**JOB**
In the records below, swap every "beantragen" for "einreichen" and write out their text again with nothing else changed. Leave the pictures out of your answer.

Collected data
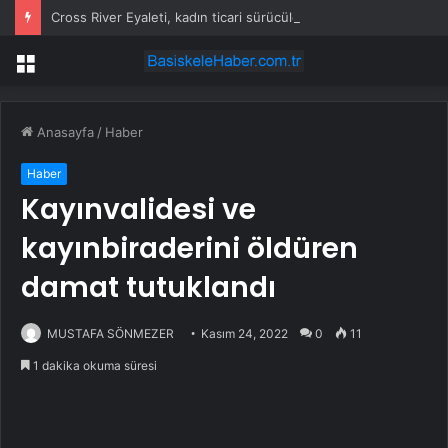
Cross River Eyaleti, kadın ticari sürücüleri ve 60 yaş üstü erkekleri harçlardan muaf tuttu
Menü
Anasayfa
/
Haber
Haber
Kayınvalidesi ve
kayınbiraderini öldüren
damat tutuklandı
MUSTAFA SÖNMEZER
Kasım 24, 2022
0
11
1 dakika okuma süresi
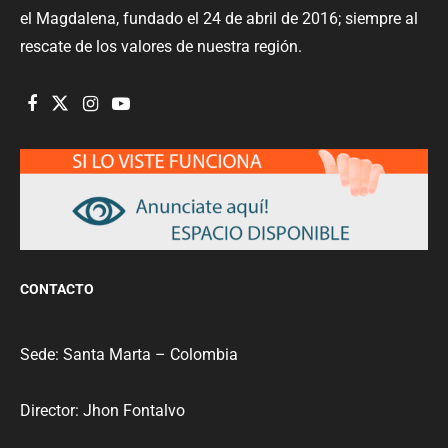
el Magdalena, fundado el 24 de abril de 2016; siempre al
rescate de los valores de nuestra región.
CONTACTO
Sede: Santa Marta – Colombia
Director: Jhon Fontalvo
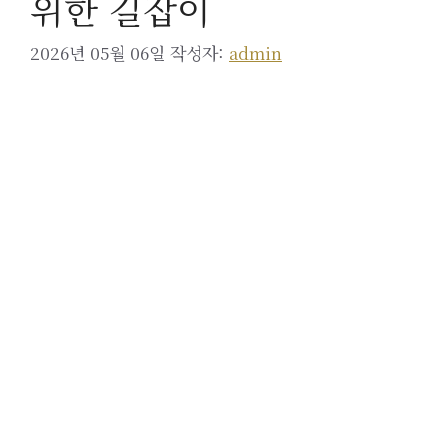
위한 길잡이
2026년 05월 06일
작성자:
admin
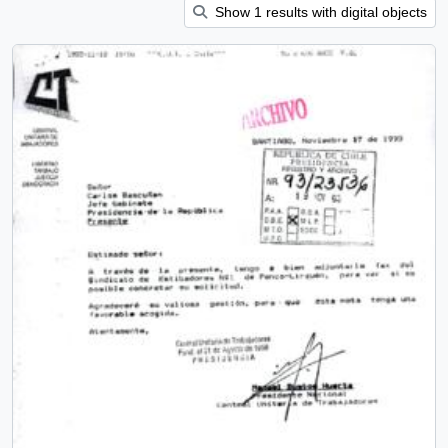
Show 1 results with digital objects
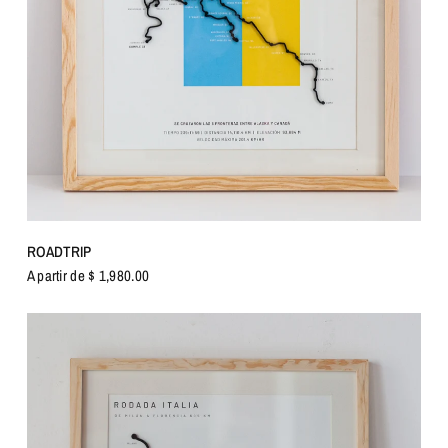
VISTA RÁPIDA
ROADTRIP
A partir de $ 1,980.00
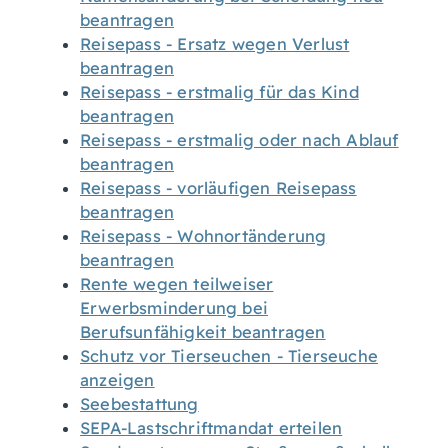
beantragen
Reisepass - Ersatz wegen Verlust
beantragen
Reisepass - erstmalig für das Kind
beantragen
Reisepass - erstmalig oder nach Ablauf
beantragen
Reisepass - vorläufigen Reisepass
beantragen
Reisepass - Wohnortänderung
beantragen
Rente wegen teilweiser
Erwerbsminderung bei
Berufsunfähigkeit beantragen
Schutz vor Tierseuchen - Tierseuche
anzeigen
Seebestattung
SEPA-Lastschriftmandat erteilen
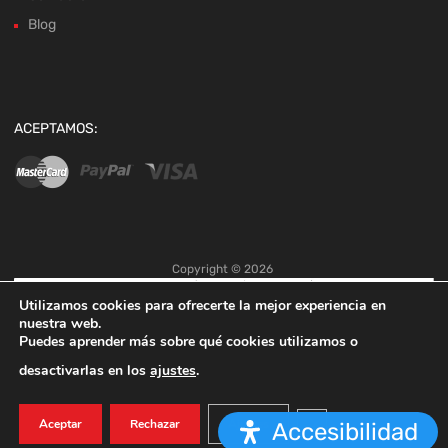
ACEPTAMOS:
Copyright ©
2026
Utilizamos cookies para ofrecerte la mejor experiencia en
nuestra web.
Puedes aprender más sobre qué cookies utilizamos o
desactivarlas en los
ajustes
.
Cerrar el banner de co
Aceptar
Rechazar
Ajustes
Accesibilidad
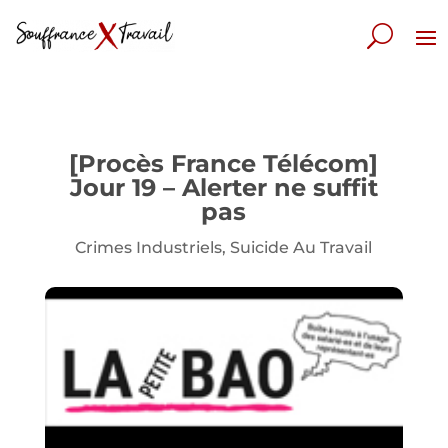
[Procès France Télécom]
Jour 19 – Alerter ne suffit
pas
Crimes Industriels
,
Suicide Au Travail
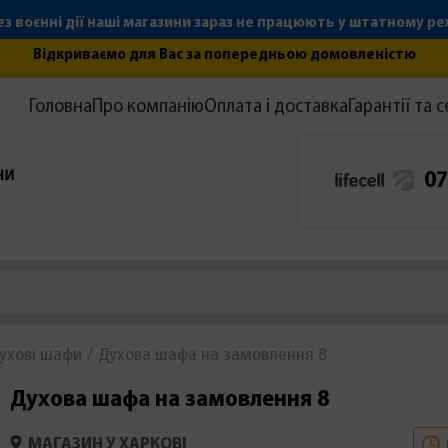
з воєнні дії наші магазини зараз не працюють у штатному р
Відкриваємо для Вас за попередньою домовленістю
Головна
Про компанію
Оплата і доставка
Гарантії та с
07
ухові шафи
Духова шафа на замовлення 8
Духова шафа на замовлення 8
МАГАЗИН У ХАРКОВІ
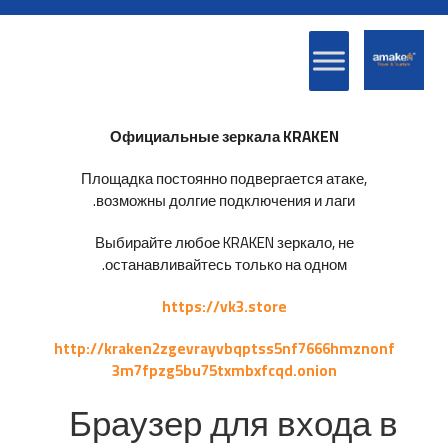
Официальные зеркала KRAKEN
Площадка постоянно подвергается атаке,
возможны долгие подключения и лаги.
Выбирайте любое KRAKEN зеркало, не
останавливайтесь только на одном.
https://vk3.store
http://kraken2zgevrayvbqptss5nf7666hmznonf
3m7fpzg5bu75txmbxfcqd.onion
Браузер для входа в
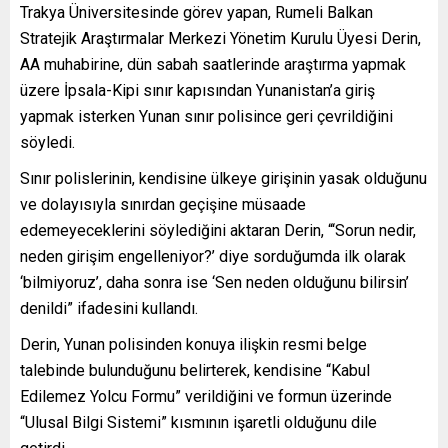
Trakya Üniversitesinde görev yapan, Rumeli Balkan
Stratejik Araştırmalar Merkezi Yönetim Kurulu Üyesi Derin,
AA muhabirine, dün sabah saatlerinde araştırma yapmak
üzere İpsala-Kipi sınır kapısından Yunanistan’a giriş
yapmak isterken Yunan sınır polisince geri çevrildiğini
söyledi.
Sınır polislerinin, kendisine ülkeye girişinin yasak olduğunu
ve dolayısıyla sınırdan geçişine müsaade
edemeyeceklerini söylediğini aktaran Derin, “‘Sorun nedir,
neden girişim engelleniyor?’ diye sorduğumda ilk olarak
‘bilmiyoruz’, daha sonra ise ‘Sen neden olduğunu bilirsin’
denildi” ifadesini kullandı.
Derin, Yunan polisinden konuya ilişkin resmi belge
talebinde bulunduğunu belirterek, kendisine “Kabul
Edilemez Yolcu Formu” verildiğini ve formun üzerinde
“Ulusal Bilgi Sistemi” kısmının işaretli olduğunu dile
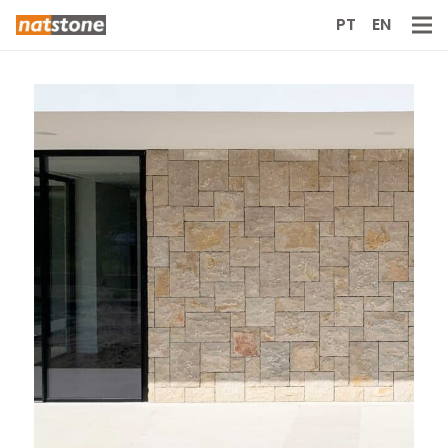
PT
EN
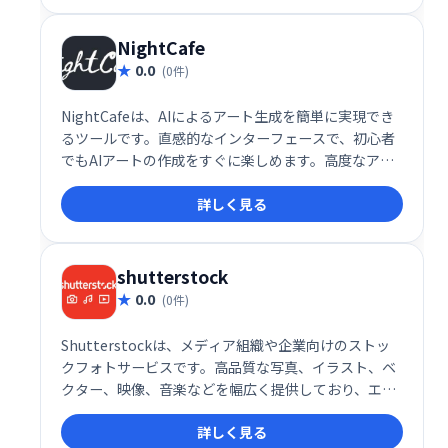
NightCafe
0.0
(0件)
NightCafeは、AIによるアート生成を簡単に実現でき
るツールです。直感的なインターフェースで、初心者
でもAIアートの作成をすぐに楽しめます。高度なアル
ゴリズムと豊富なオプションを提供しながら、複雑な
詳しく見る
操作は不要。あなたの創造性を解き放ち、独創的なア
ート作品を生み出しましょう。様々なスタイルや設定
を自由に試して、あなただけの傑作を作り上げてくだ
さい。
shutterstock
0.0
(0件)
Shutterstockは、メディア組織や企業向けのストッ
クフォトサービスです。高品質な写真、イラスト、ベ
クター、映像、音楽などを幅広く提供しており、エデ
ィトリアルから抽象画、自然、金融など多様なカテゴ
詳しく見る
リを網羅しています。マーケティングやクリエイティ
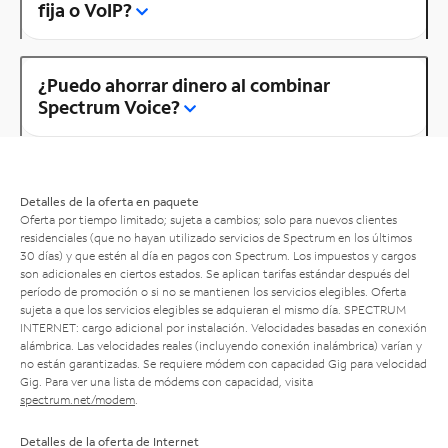
fija o VoIP?
¿Puedo ahorrar dinero al combinar
Spectrum Voice?
Detalles de la oferta en paquete
Oferta por tiempo limitado; sujeta a cambios; solo para nuevos clientes
residenciales (que no hayan utilizado servicios de Spectrum en los últimos
30 días) y que estén al día en pagos con Spectrum. Los impuestos y cargos
son adicionales en ciertos estados. Se aplican tarifas estándar después del
período de promoción o si no se mantienen los servicios elegibles. Oferta
sujeta a que los servicios elegibles se adquieran el mismo día. SPECTRUM
INTERNET: cargo adicional por instalación. Velocidades basadas en conexión
alámbrica. Las velocidades reales (incluyendo conexión inalámbrica) varían y
no están garantizadas. Se requiere módem con capacidad Gig para velocidad
Gig. Para ver una lista de módems con capacidad, visita
spectrum.net/modem
.
Detalles de la oferta de Internet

**PROBLEM SOLUTION**
Cross River Eyaleti, kadın ticari sürücüleri ve 60 yaş üstü erkekleri harçlardan muaf tuttu
Menü
Anasayfa
/
Haber
Haber
Kayınvalidesi ve
kayınbiraderini öldüren
damat tutuklandı
MUSTAFA SÖNMEZER
Kasım 24, 2022
0
11
1 dakika okuma süresi
el Magdalena, fundado el 24 de abril de 2016; siempre al
rescate de los valores de nuestra región.
CONTACTO
Sede: Santa Marta – Colombia
Director: Jhon Fontalvo
위한 길잡이
2026년 05월 06일
작성자:
admin
Show 1 results with digital objects
VISTA RÁPIDA
ROADTRIP
A partir de $ 1,980.00
einreichen
Reisepass - Ersatz wegen Verlust
einreichen
Reisepass - erstmalig für das Kind
einreichen
Reisepass - erstmalig oder nach Ablauf
einreichen
Reisepass - vorläufigen Reisepass
einreichen
Reisepass - Wohnortänderung
einreichen
Rente wegen teilweiser
Erwerbsminderung bei
Berufsunfähigkeit einreichen
Schutz vor Tierseuchen - Tierseuche
anzeigen
Seebestattung
SEPA-Lastschriftmandat erteilen
ACEPTAMOS:
Copyright ©
2026
Utilizamos cookies para ofrecerte la mejor experiencia en
nuestra web.
Puedes aprender más sobre qué cookies utilizamos o
desactivarlas en los
ajustes
.
Cerrar el banner de co
Aceptar
Rechazar
Ajustes
Accesibilidad
[Procès France Télécom]
Jour 19 – Alerter ne suffit
pas
Crimes Industriels
,
Suicide Au Travail
з воєнні дії наші магазини зараз не працюють у штатному р
Відкриваємо для Вас за попередньою домовленістю
Головна
Про компанію
Оплата і доставка
Гарантії та с
07
ухові шафи
Духова шафа на замовлення 8
Духова шафа на замовлення 8
МАГАЗИН У ХАРКОВІ
Официальные зеркала KRAKEN
Площадка постоянно подвергается атаке,
возможны долгие подключения и лаги.
Выбирайте любое KRAKEN зеркало, не
останавливайтесь только на одном.
https://vk3.store
http://kraken2zgevrayvbqptss5nf7666hmznonf
3m7fpzg5bu75txmbxfcqd.onion
Браузер для входа в
Trakya Üniversitesinde görev yapan, Rumeli Balkan
Stratejik Araştırmalar Merkezi Yönetim Kurulu Üyesi Derin,
AA muhabirine, dün sabah saatlerinde araştırma yapmak
üzere İpsala-Kipi sınır kapısından Yunanistan’a giriş
yapmak isterken Yunan sınır polisince geri çevrildiğini
söyledi.
Sınır polislerinin, kendisine ülkeye girişinin yasak olduğunu
ve dolayısıyla sınırdan geçişine müsaade
edemeyeceklerini söylediğini aktaran Derin, “‘Sorun nedir,
neden girişim engelleniyor?’ diye sorduğumda ilk olarak
‘bilmiyoruz’, daha sonra ise ‘Sen neden olduğunu bilirsin’
denildi” ifadesini kullandı.
Derin, Yunan polisinden konuya ilişkin resmi belge
talebinde bulunduğunu belirterek, kendisine “Kabul
Edilemez Yolcu Formu” verildiğini ve formun üzerinde
“Ulusal Bilgi Sistemi” kısmının işaretli olduğunu dile
PT
EN
NightCafe
0.0
(0件)
NightCafeは、AIによるアート生成を簡単に実現でき
るツールです。直感的なインターフェースで、初心者
でもAIアートの作成をすぐに楽しめます。高度なアル
ゴリズムと豊富なオプションを提供しながら、複雑な
詳しく見る
操作は不要。あなたの創造性を解き放ち、独創的なア
ート作品を生み出しましょう。様々なスタイルや設定
を自由に試して、あなただけの傑作を作り上げてくだ
さい。
shutterstock
0.0
(0件)
Shutterstockは、メディア組織や企業向けのストッ
クフォトサービスです。高品質な写真、イラスト、ベ
クター、映像、音楽などを幅広く提供しており、エデ
ィトリアルから抽象画、自然、金融など多様なカテゴ
詳しく見る
リを網羅しています。マーケティングやクリエイティ
fija o VoIP?
¿Puedo ahorrar dinero al combinar
Spectrum Voice?
Detalles de la oferta en paquete
Oferta por tiempo limitado; sujeta a cambios; solo para nuevos clientes
residenciales (que no hayan utilizado servicios de Spectrum en los últimos
30 días) y que estén al día en pagos con Spectrum. Los impuestos y cargos
son adicionales en ciertos estados. Se aplican tarifas estándar después del
período de promoción o si no se mantienen los servicios elegibles. Oferta
sujeta a que los servicios elegibles se adquieran el mismo día. SPECTRUM
INTERNET: cargo adicional por instalación. Velocidades basadas en conexión
alámbrica. Las velocidades reales (incluyendo conexión inalámbrica) varían y
no están garantizadas. Se requiere módem con capacidad Gig para velocidad
Gig. Para ver una lista de módems con capacidad, visita
spectrum.net/modem
.
Detalles de la oferta de Internet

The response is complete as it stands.